I believe that each of us has a limitless capacity to start a butterfly effect in every moment. When our small actions are backed by good intention, we allow space for another. One such person is Choua Thao, the first Hmong female nurse who paved the way for hundreds of Hmong women to save countless lives during the Secret War in Laos between 1962-75.
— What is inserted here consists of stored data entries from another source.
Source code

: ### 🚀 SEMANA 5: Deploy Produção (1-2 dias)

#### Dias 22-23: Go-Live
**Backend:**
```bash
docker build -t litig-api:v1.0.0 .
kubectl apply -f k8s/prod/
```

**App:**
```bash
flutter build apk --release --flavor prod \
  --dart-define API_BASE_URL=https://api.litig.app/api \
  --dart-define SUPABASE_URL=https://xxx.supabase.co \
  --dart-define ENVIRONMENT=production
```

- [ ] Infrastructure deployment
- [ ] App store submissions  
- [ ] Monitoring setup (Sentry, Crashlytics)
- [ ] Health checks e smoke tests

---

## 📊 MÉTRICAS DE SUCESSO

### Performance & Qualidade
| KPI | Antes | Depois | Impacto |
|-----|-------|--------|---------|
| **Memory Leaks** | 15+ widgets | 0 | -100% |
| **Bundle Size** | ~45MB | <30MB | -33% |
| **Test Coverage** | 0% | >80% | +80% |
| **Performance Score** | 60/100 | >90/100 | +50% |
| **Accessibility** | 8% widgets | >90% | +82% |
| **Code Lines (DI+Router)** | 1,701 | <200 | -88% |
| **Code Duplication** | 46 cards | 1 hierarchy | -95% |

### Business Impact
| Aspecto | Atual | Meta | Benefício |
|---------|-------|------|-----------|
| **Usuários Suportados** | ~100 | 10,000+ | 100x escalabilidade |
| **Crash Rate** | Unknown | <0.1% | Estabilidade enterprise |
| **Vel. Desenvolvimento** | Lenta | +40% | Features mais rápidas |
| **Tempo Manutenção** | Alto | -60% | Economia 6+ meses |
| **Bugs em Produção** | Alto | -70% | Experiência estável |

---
When Choua Thao was 11 years old, she defied the traditional norm of working in the fields, and became the first Hmong girl to attend school. Her good grades soon caught the attention of the ‘International Volunteer Service’ and she was recruited to be a nurse at the tender age of 13. For 7 years, she worked and trained alongside American doctors and nurses. As the war broke out, it was a no brainer for the CIA to put Choua Thao in charge of Sam Thong Hospital in Laos. There, she worked as the head administrator, overseeing 14 departments and 3 neighboring hospitals.1
As the war grew in intensity, casualties kept flooding into Sam Thong Hospital. To save their lives, Choua Thao began actively recruiting hundreds of Hmong women, giving them training opportunities to be nurses. Under her supervision, the recruits underwent rigorous training by day, tending to over 500 patients by night. Though it was hard labor, these women persevered. They took pride in their service during the war which empowered them to excel in their duties.2
Even after the war ended, these nurses continued to save lives. They were given opportunities to resettle and further their education in the United States. This ultimately led to better-paying jobs and a brighter future for their familes who fled Laos after the war. In a close-knit Hmong community, the apple doesn’t fall far from the tree. The children of these women went on to work for the community as doctors, lawyers, and in non-profit organizations 3. Choua Thao’s ripple effect had no doubt linked the Hmong community in unimaginable ways and I’m certain the result of this goodness will continue to grow exponentially.